I find it slightly amusing that even his relatively harmless answers to relatively harmless questions are full of hate and rudeness. And can still be informative!
In this case at least, I can empathize.
But I have no sympathy for this and it certainly isn't one of the more constructive ways the matter might be handled.
Right, all I see is him coming off as an arrogant dickhead. The initial email from the user was nicely written and expressed the point clearly. De Raadt just started insulting the guy out of the blue. Yes, he did make a mistake and a bad point (we all do sometimes, what's the big fucking deal?), but he was very court.
Is it cool these days for open source OS/kernel development efforts to be run by these self-indulgent egotists?
It's not at all courteous for idiots to wonder into email lists and effectively steal a minute or more from every reader of the list. Now multiply this by the number of idiots in the world.
-- someone who has had to triage an email list for an open source project
The real self-indulgent egotist is the person writing the initial email to the mailing list. At the very least he/she could have spent the time to research facts. The majority of Theo's response is debunking things that could have been answered with a minimal amount of effort.
It boils down to the ol' pragmatical versus ethical debate again.
a) Pragmatism dictates that in order to use the `new shiny' we use non-free firmware.
b) Ethical concerns dictate that no amount of `new shiny' is tempting enough to compromise our ideals.
I guess there are points in between and maybe these are poles in the debate with yer Stallman-types tending towards (b) and yer Torvalds-types tending towards (a).
I'd like a world without scary binary blobs and the Stallman in me chides me on my bad decision-making and lack of character. On the other hand, ooh look at the new shiny.
I think this is news because we had open hardware (or at least, we had fully-documented GPUs that did not require firmware blobs), and with Skylake we will not.
Almost surely it did, since software is eating the world.
However, the question I care about is "does the original manufacturer have more power over the physical device I paid for than I do". If my Ivy Bridge GPU has on-board firmware, that I can't change, well, Intel probably can't change it either. Or if they can, they haven't documented it and so the kernel driver doesn't provide the facility and so effectively they can't, short of NSA-type hackery, an answer I am happy enough to truncate to "no".

__DIRECTIONS__:
1. In the comments on non-free firmware, with which hardware will there no longer be fully documented GPUs that need no firmware blobs?
2. Carry on the comments on non-free firmware, picking up after their last sentence.

__RECORDS__:

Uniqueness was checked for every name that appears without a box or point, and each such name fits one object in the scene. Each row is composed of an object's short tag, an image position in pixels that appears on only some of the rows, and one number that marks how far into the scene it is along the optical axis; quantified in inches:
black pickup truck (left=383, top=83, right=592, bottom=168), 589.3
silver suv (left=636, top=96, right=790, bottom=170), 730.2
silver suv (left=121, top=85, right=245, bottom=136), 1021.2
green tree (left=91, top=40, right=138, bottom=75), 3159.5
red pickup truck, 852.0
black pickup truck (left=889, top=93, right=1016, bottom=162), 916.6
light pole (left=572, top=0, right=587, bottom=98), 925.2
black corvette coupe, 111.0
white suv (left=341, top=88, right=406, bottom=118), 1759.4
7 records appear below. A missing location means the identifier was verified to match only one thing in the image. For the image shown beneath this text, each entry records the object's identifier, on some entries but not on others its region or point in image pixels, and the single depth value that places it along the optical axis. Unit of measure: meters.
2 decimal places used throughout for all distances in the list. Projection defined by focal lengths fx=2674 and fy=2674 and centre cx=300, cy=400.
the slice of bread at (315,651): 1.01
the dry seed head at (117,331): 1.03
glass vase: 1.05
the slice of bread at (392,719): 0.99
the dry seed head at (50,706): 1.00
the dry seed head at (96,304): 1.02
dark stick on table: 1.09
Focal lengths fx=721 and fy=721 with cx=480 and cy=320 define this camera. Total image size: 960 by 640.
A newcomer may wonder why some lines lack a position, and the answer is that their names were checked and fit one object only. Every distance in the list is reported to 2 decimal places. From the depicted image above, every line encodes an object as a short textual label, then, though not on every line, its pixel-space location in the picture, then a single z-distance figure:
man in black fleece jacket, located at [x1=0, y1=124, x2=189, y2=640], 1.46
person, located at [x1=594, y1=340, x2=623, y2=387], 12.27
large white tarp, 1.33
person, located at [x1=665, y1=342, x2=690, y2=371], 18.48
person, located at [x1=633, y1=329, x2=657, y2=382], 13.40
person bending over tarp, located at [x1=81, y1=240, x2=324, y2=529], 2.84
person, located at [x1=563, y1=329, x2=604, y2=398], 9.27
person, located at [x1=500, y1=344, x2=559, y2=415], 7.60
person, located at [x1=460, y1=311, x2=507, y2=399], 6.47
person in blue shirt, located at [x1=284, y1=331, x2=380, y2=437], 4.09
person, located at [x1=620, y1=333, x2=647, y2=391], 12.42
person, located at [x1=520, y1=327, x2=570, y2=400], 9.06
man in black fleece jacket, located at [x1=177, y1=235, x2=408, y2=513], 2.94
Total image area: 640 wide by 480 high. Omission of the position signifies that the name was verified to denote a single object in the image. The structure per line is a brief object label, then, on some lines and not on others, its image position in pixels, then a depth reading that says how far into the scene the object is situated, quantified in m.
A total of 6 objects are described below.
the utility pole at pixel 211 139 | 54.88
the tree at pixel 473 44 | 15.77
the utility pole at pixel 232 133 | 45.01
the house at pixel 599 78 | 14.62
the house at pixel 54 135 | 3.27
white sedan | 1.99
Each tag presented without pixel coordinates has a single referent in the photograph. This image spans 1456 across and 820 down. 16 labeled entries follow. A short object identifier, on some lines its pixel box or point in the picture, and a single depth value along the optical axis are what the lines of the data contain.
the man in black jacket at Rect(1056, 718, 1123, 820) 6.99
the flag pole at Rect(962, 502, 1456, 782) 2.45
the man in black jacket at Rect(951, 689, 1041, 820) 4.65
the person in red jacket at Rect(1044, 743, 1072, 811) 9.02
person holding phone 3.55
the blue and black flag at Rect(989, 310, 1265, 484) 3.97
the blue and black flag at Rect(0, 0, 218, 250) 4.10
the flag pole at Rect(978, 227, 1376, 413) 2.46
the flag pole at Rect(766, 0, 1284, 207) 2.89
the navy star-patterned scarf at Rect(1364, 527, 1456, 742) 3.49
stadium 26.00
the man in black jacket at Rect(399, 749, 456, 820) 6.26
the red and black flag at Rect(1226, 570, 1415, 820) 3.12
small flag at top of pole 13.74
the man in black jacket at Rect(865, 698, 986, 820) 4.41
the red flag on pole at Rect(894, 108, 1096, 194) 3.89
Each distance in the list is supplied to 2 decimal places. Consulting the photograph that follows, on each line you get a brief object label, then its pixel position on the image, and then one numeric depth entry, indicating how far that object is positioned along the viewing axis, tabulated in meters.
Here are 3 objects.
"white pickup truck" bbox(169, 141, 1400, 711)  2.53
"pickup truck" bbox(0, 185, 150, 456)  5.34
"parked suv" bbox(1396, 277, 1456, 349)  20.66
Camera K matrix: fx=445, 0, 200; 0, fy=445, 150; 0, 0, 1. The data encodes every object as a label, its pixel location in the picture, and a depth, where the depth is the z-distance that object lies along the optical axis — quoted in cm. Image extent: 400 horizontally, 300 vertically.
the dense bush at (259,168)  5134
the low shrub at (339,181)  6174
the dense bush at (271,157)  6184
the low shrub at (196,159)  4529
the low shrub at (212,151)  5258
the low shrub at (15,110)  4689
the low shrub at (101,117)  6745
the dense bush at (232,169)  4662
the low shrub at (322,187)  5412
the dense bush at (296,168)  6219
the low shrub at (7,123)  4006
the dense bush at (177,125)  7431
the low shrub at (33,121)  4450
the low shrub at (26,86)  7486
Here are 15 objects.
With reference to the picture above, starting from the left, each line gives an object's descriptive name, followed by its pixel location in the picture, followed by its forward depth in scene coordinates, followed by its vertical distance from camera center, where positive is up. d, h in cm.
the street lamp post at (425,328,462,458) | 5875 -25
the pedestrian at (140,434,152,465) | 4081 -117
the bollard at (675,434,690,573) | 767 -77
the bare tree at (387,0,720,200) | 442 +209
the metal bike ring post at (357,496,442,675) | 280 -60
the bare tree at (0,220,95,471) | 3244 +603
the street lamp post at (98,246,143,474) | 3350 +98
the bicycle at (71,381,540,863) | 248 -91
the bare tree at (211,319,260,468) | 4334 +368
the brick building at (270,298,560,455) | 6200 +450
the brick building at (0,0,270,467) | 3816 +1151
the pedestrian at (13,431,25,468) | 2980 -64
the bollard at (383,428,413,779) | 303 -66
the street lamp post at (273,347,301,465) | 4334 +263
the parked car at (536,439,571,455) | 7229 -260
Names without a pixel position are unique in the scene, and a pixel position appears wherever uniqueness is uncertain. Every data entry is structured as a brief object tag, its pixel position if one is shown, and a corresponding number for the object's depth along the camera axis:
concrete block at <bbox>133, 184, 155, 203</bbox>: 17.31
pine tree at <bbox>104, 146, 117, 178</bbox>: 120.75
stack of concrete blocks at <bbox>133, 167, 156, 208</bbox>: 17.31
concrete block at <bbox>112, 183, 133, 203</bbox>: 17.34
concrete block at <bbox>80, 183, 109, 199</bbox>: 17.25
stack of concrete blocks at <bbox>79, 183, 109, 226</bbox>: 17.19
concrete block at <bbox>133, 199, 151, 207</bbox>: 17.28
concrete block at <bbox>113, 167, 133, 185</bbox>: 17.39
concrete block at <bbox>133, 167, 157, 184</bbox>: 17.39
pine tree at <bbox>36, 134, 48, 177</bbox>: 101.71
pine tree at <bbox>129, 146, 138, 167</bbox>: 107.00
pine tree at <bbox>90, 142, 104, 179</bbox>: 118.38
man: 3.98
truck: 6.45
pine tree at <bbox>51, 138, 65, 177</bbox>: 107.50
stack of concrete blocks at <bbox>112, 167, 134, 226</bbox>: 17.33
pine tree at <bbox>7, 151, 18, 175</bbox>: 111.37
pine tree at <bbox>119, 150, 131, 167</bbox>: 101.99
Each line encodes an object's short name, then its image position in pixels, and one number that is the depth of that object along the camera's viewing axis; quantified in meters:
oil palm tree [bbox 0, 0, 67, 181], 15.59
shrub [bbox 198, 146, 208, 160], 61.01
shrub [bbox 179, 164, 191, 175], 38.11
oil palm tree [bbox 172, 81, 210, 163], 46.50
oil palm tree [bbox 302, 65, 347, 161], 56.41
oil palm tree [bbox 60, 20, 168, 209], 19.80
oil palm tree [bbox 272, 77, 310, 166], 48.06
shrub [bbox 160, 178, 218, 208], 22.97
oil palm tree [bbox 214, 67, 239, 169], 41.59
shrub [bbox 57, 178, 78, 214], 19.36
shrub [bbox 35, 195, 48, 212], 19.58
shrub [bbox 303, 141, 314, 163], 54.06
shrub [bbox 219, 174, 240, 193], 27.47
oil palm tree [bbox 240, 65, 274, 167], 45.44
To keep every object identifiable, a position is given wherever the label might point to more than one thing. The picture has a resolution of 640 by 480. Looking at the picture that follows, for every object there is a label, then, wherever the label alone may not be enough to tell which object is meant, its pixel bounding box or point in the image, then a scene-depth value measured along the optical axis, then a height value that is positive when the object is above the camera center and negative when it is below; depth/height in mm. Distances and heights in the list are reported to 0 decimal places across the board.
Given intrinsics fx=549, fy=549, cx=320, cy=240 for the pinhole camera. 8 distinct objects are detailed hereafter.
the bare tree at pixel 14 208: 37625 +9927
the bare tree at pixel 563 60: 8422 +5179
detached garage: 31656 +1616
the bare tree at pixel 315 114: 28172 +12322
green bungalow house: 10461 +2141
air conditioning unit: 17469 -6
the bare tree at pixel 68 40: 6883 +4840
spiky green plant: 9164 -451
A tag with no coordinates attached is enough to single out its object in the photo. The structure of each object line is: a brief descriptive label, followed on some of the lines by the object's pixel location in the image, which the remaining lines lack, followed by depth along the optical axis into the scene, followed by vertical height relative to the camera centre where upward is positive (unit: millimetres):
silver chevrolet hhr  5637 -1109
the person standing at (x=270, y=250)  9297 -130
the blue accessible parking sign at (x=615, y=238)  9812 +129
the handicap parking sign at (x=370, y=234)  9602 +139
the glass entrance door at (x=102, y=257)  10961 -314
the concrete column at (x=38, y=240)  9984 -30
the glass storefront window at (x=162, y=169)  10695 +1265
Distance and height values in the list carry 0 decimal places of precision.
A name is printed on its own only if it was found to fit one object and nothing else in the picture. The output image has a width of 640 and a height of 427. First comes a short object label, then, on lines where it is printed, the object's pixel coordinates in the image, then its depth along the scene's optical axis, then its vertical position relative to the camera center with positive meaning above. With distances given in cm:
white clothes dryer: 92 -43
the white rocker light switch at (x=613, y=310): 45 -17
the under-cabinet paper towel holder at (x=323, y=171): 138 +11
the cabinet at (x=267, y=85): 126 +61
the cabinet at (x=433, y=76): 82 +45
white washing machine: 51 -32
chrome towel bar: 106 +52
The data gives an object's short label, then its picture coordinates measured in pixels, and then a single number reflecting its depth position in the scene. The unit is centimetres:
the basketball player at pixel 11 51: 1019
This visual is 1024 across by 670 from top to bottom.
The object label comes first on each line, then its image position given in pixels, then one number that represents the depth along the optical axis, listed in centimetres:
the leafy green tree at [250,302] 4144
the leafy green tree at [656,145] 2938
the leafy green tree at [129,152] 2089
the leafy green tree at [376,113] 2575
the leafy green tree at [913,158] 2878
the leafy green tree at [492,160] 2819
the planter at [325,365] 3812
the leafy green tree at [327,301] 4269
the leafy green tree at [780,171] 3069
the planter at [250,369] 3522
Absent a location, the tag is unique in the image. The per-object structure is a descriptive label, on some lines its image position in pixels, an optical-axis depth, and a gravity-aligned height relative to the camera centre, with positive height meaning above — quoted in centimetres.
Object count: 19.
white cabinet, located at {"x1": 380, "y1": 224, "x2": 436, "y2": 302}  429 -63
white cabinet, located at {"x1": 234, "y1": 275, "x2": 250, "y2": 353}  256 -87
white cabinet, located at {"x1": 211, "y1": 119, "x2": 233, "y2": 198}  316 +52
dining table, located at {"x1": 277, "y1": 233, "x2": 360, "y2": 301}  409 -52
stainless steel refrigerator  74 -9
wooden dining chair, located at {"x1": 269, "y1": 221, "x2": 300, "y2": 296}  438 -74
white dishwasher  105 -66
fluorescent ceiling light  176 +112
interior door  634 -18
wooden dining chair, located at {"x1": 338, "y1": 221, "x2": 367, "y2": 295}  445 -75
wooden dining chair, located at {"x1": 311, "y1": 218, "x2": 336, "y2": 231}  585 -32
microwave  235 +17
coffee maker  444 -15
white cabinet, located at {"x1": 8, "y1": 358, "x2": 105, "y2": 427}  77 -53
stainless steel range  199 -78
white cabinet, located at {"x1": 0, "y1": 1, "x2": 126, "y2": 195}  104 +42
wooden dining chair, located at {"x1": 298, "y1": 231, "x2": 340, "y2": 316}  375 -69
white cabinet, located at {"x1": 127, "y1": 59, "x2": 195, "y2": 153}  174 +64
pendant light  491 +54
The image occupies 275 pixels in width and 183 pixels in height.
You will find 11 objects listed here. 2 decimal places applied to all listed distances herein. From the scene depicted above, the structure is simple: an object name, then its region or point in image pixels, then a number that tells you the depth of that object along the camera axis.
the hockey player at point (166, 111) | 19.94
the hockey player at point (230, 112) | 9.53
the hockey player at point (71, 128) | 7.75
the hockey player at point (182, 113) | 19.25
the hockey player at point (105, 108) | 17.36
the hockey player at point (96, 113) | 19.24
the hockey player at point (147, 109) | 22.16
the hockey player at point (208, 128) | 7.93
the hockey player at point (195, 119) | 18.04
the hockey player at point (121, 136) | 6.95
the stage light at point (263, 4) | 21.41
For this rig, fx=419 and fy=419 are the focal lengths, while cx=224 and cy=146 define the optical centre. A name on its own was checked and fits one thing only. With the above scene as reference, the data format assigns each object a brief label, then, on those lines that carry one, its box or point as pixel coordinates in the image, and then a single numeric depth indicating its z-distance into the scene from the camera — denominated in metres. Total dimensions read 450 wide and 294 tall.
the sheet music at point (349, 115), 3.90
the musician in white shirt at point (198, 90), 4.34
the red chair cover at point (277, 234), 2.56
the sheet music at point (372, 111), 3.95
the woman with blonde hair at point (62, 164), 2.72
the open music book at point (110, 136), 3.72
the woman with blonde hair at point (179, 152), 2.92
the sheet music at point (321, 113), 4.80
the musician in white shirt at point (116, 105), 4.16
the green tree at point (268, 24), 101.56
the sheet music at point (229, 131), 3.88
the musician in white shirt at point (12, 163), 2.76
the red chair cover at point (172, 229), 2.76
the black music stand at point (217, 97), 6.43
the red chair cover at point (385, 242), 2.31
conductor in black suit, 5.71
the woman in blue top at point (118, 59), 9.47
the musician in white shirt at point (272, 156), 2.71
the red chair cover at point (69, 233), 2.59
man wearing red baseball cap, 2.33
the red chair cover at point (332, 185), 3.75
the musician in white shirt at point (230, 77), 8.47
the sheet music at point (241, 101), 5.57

__ANSWERS TO THE PROBLEMS__:
1. Skylake.

2.
However, for Skylake the answer to "Does the original developer have more power over the device I paid for than I do" is "very obviously yes" and no amount of handwaving or approximation will suffice.
This is not to mention that even if it were open source, it is not likely that the tool chain used to create it is even available, let alone open source. Firmware blobs are just a fact of life, for now at least.
Intel has licensed GPU designs from third-parties before, but typically only for their low-power (Atom) chips where they just didn't have the technology in-house.
Here, we're talking about a new micro-architecture for Intel's premium product line; I would be very surprised to hear Intel licensed anything in the design from third-parties. If Intel wanted their tool-chain to be available, they could make it so.
> GuC is designed to perform graphics workload scheduling on the various graphics parallel engines. In this scheduling model, host software submits work through one of the 256 graphics doorbells and this invokes the scheduling operation on the appropriate graphics engine.
I'm highly suspicious this idea is patent encumbered.
I am willing to tolerate custom firmware in hardware that lives behind an IOMMU and under an OS that uses it. That will at least make it unlikely that something scary lives in there and collects my data. Without an IOMMU in use, the entire RAM is fair game, and, with some creativity, the network card buffers to sneak the data out.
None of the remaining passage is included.